• Given material:

------------

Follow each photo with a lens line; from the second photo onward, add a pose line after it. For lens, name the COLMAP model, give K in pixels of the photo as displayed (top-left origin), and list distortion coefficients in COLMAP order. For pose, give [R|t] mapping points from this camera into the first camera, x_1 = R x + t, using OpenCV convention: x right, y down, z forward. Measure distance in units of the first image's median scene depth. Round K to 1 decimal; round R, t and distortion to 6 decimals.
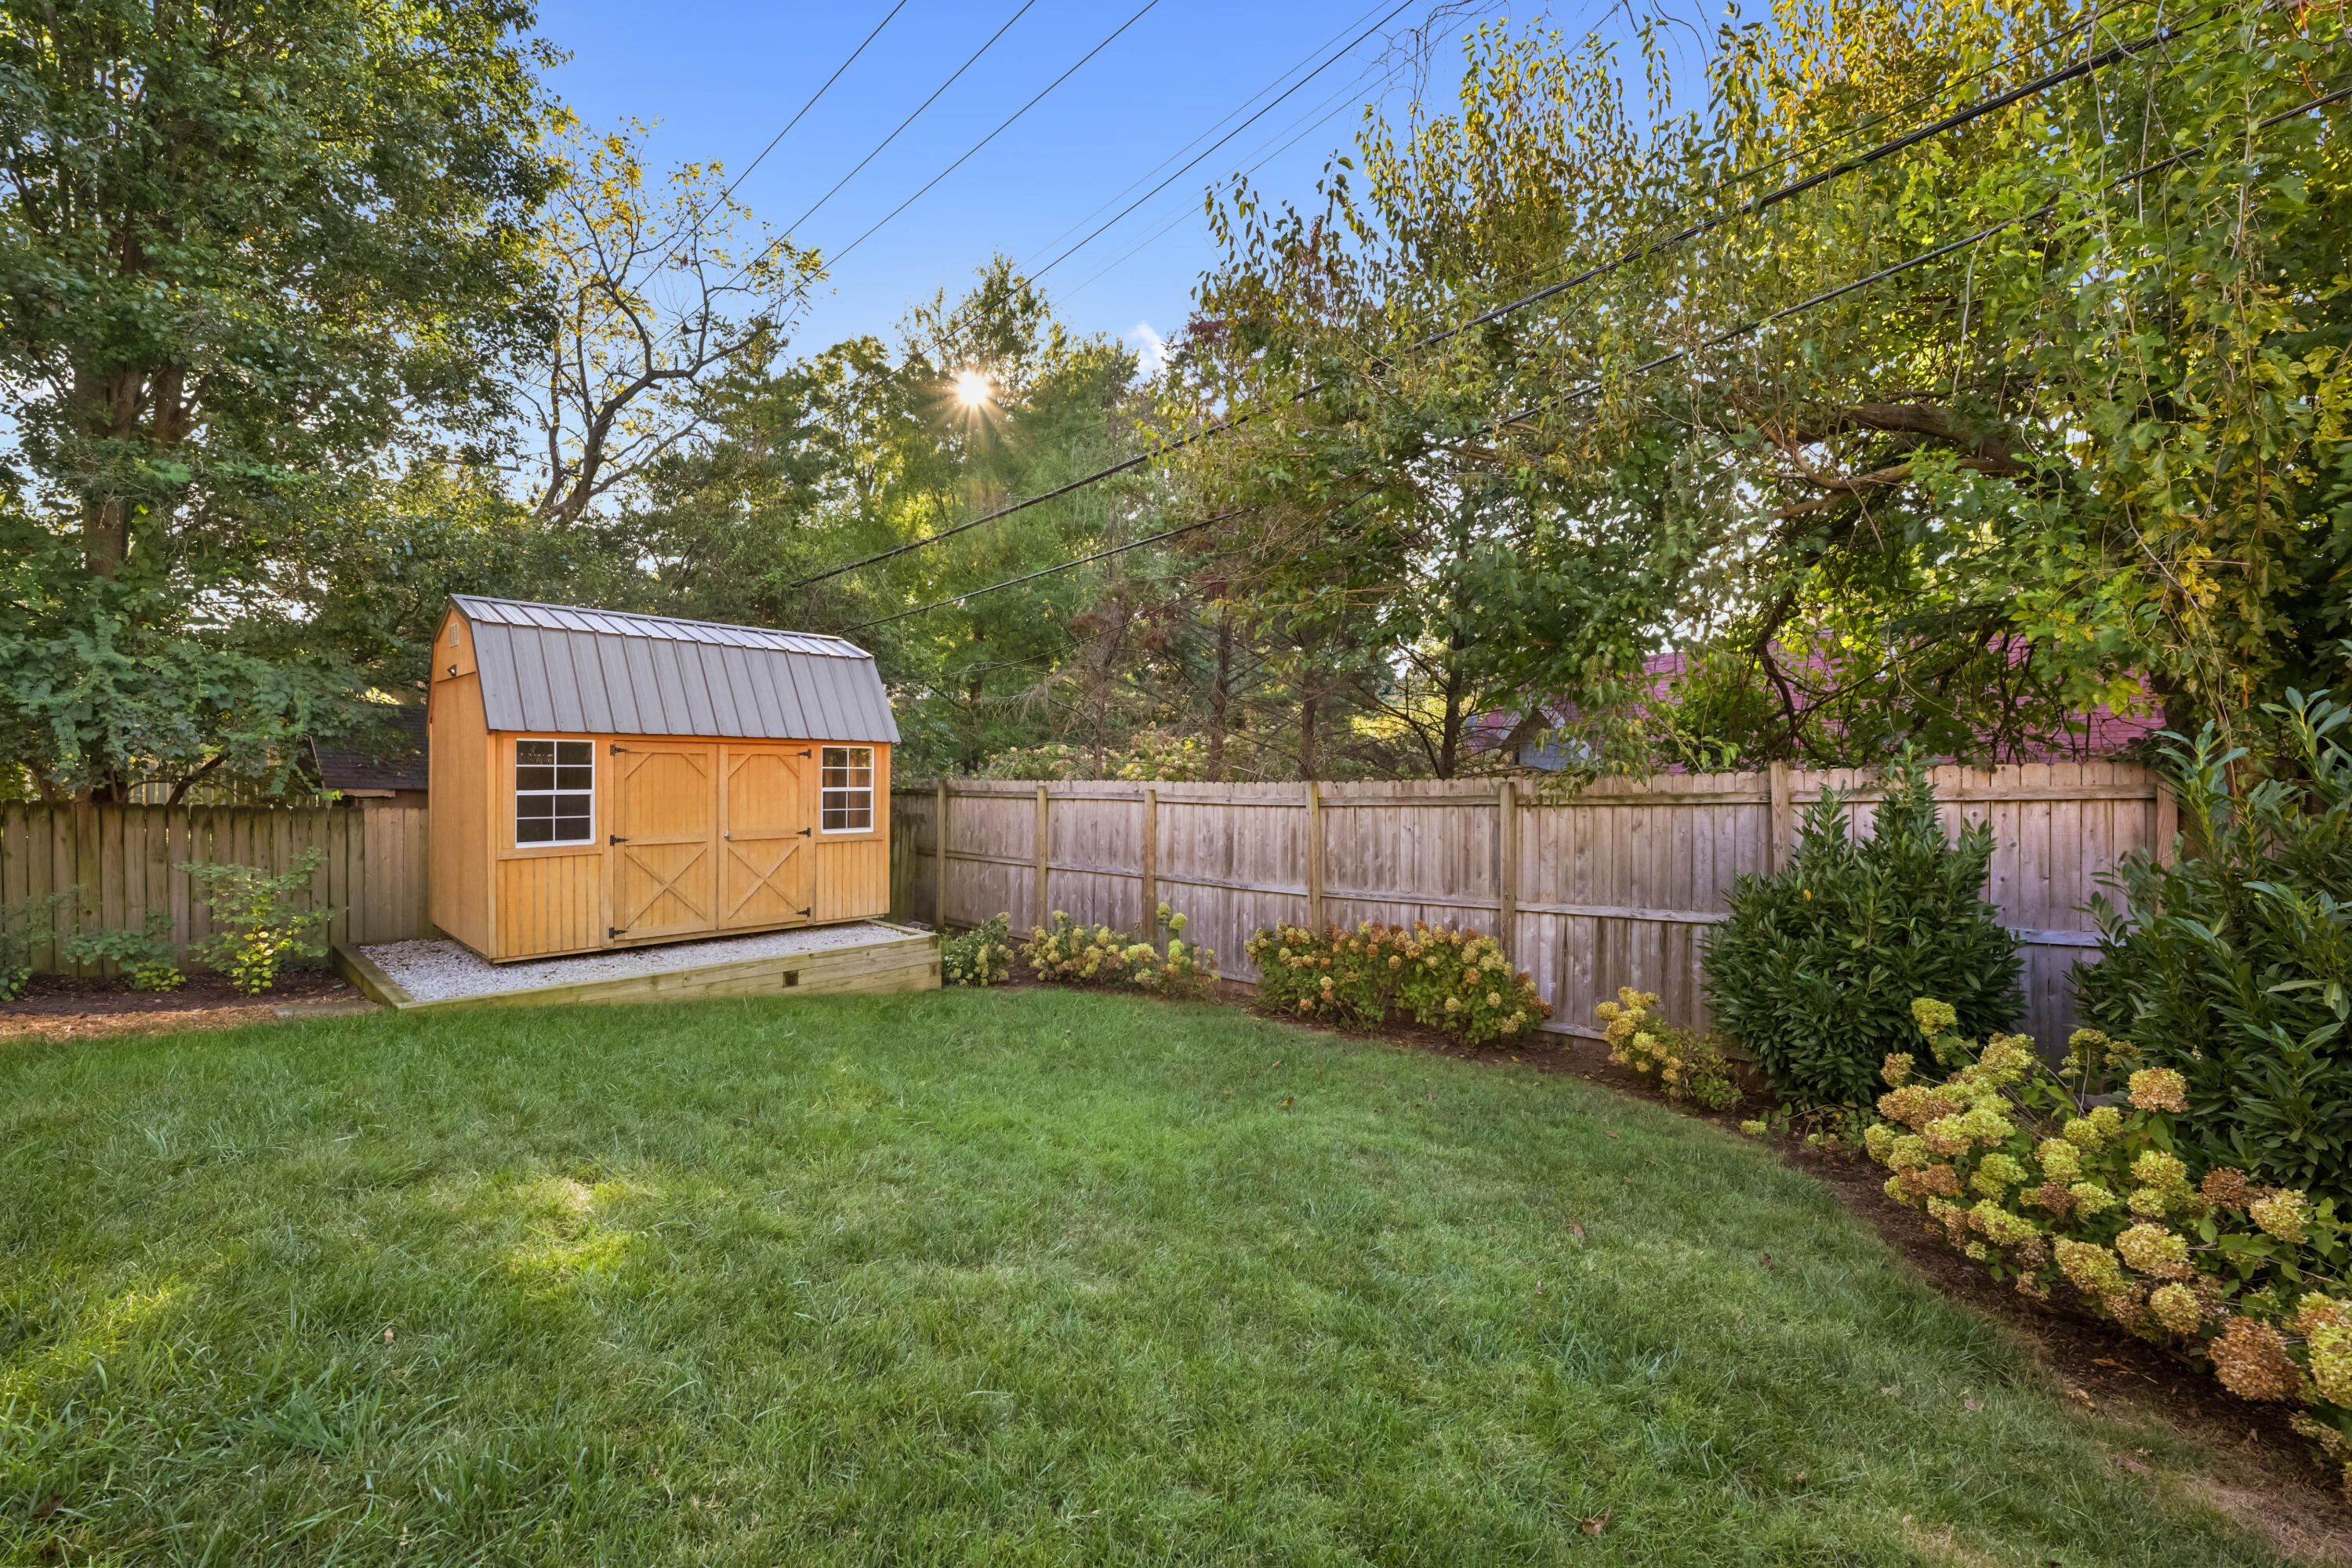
lens RADIAL K [[970.5, 0, 1179.3], [0, 970.5, 780.0], [0, 0, 1]] dist [-0.024774, -0.000111]
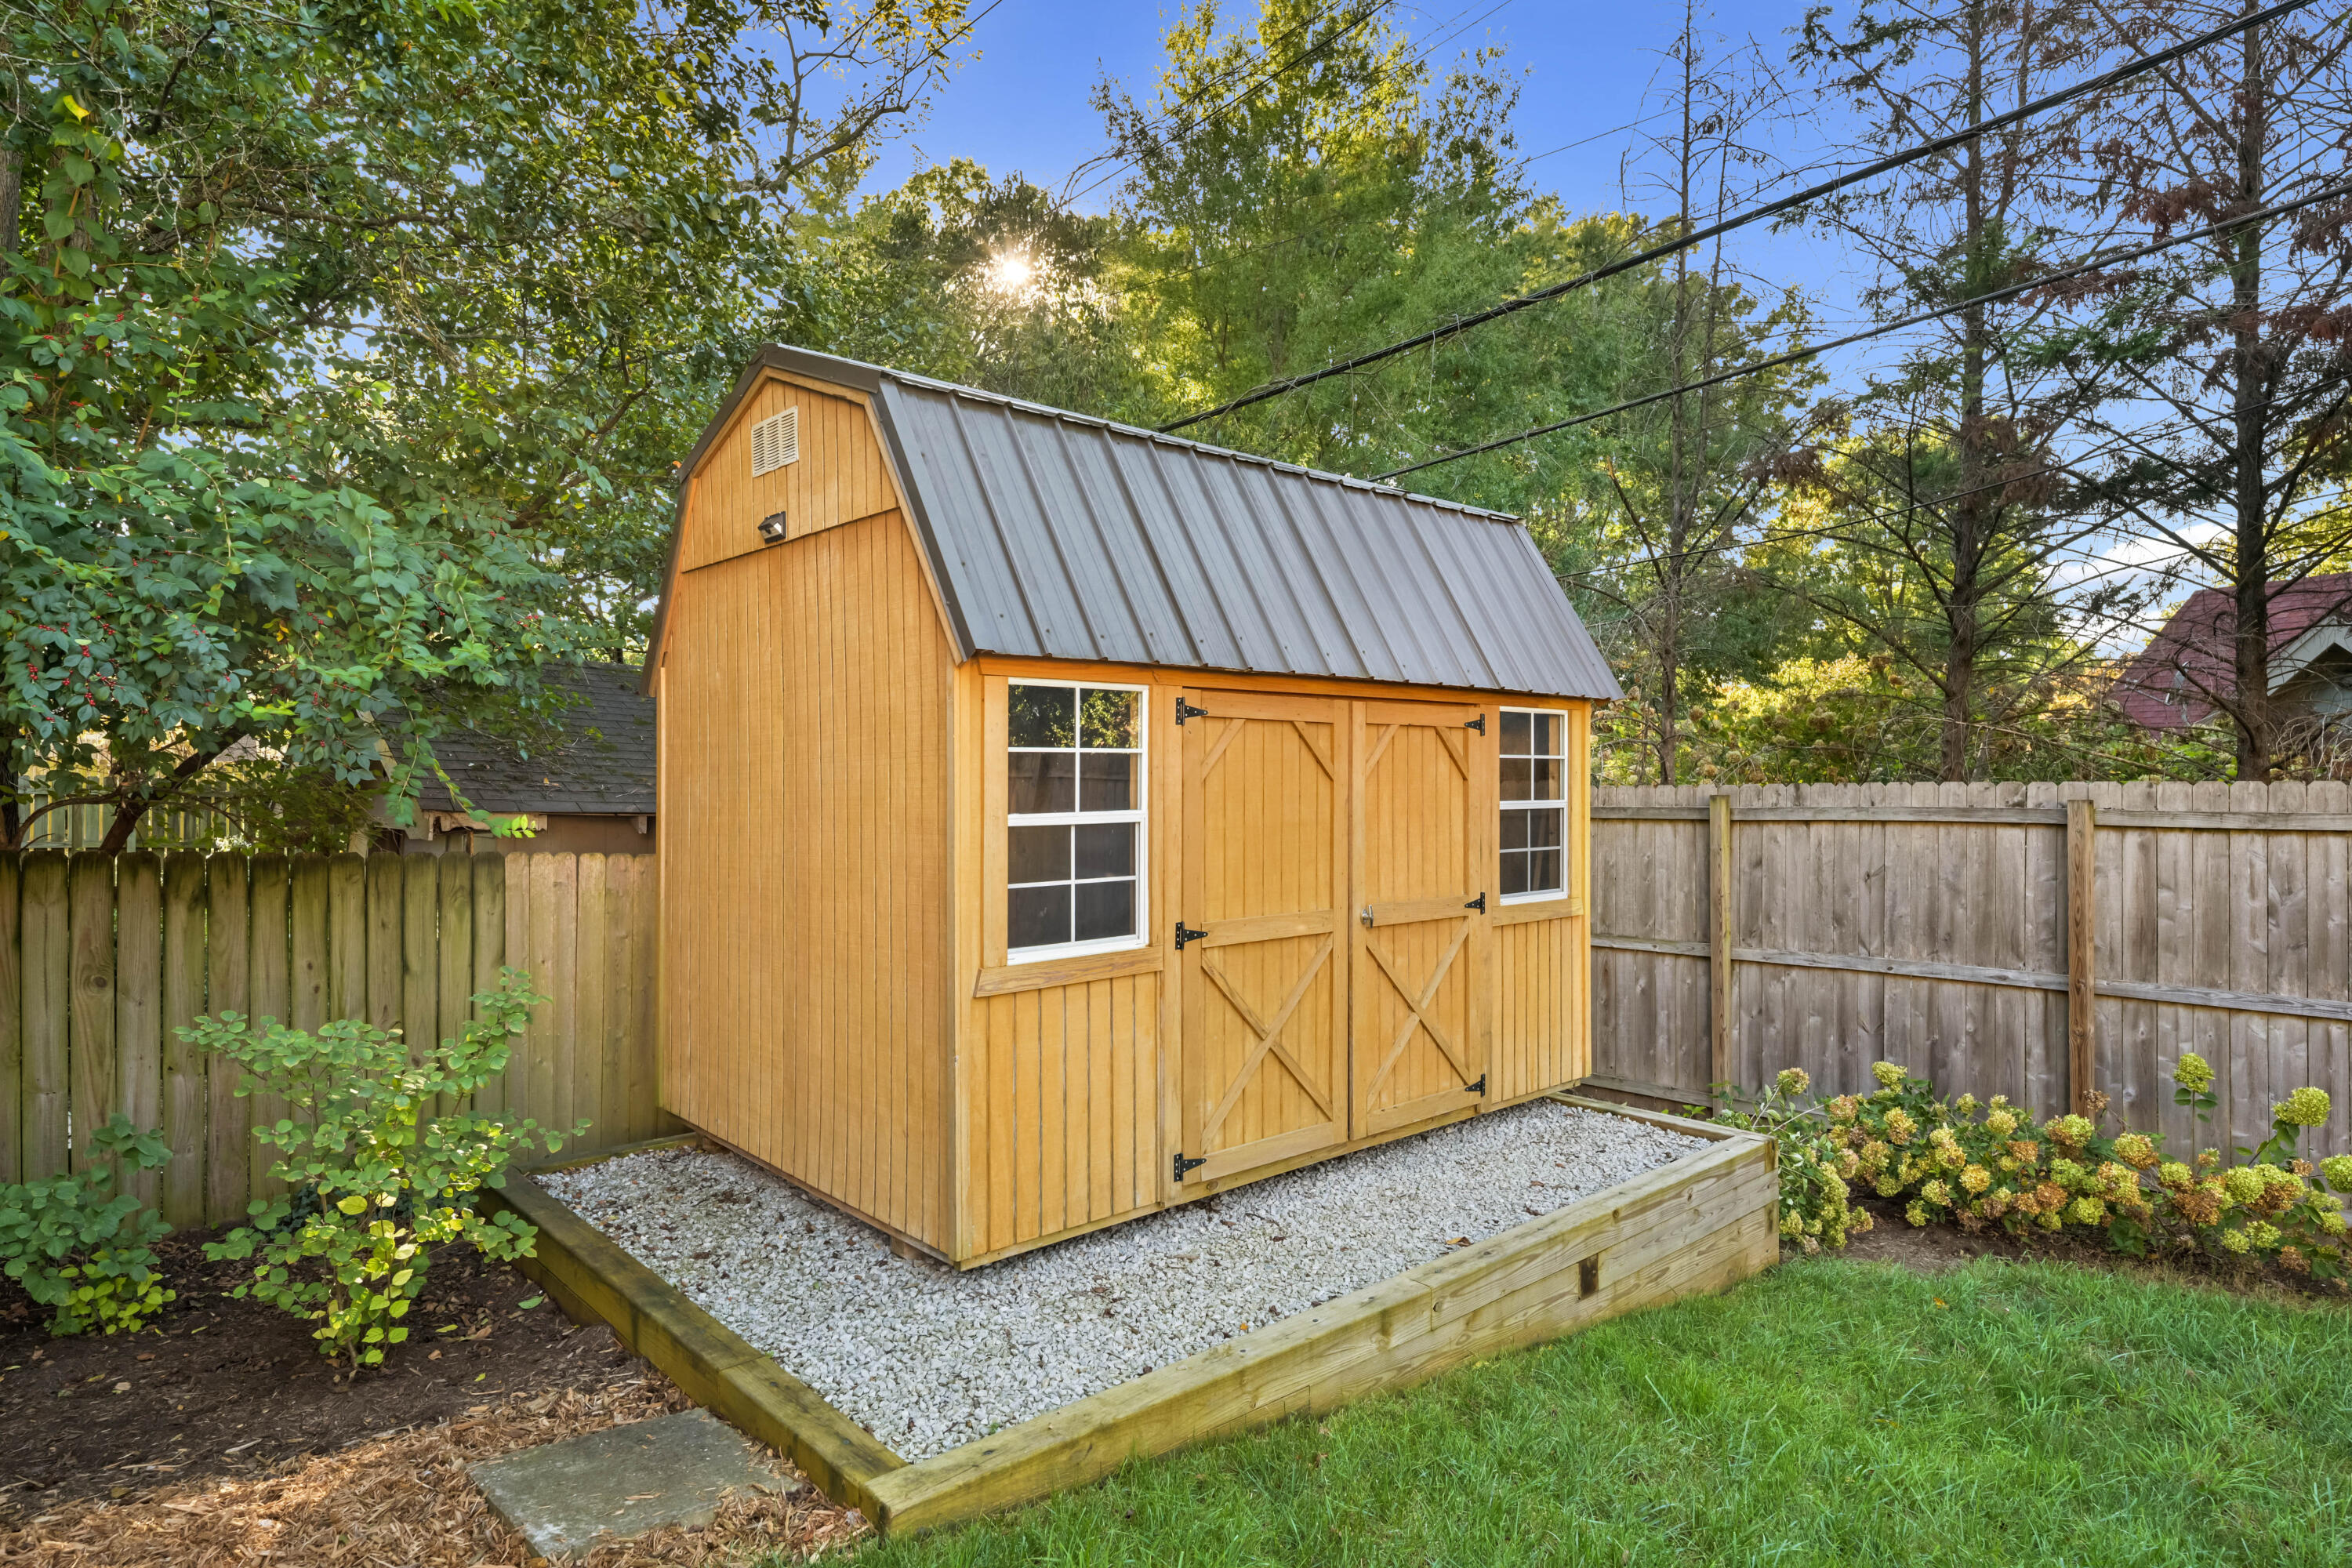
lens RADIAL K [[1319.5, 0, 1172.0], [0, 1319.5, 774.8], [0, 0, 1]] dist [-0.004902, 0.000264]
pose [[0.994904, -0.011720, -0.100141, -0.537026], [0.010377, 0.999849, -0.013915, 0.003393], [0.100289, 0.012805, 0.994876, 0.452702]]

------------

• Exercise details:
A word-for-word transcription of the listing is needed, minus its images.

• Response:
Follow each photo with a lens line; from the second photo onward, add a pose line after it. For lens, name the COLMAP model, give K in pixels of the photo as displayed (top-left origin), and list distortion coefficients in COLMAP order. For pose, give [R|t] mapping points from this camera into the first camera, x_1 = R x + t, using OpenCV convention: x right, y down, z forward. Measure distance in units of the first image's median scene depth. Round K to 1 decimal; round R, t and distortion to 6 decimals.
lens RADIAL K [[970.5, 0, 1179.3], [0, 970.5, 780.0], [0, 0, 1]] dist [-0.024774, -0.000111]
lens RADIAL K [[1319.5, 0, 1172.0], [0, 1319.5, 774.8], [0, 0, 1]] dist [-0.004902, 0.000264]
pose [[0.994904, -0.011720, -0.100141, -0.537026], [0.010377, 0.999849, -0.013915, 0.003393], [0.100289, 0.012805, 0.994876, 0.452702]]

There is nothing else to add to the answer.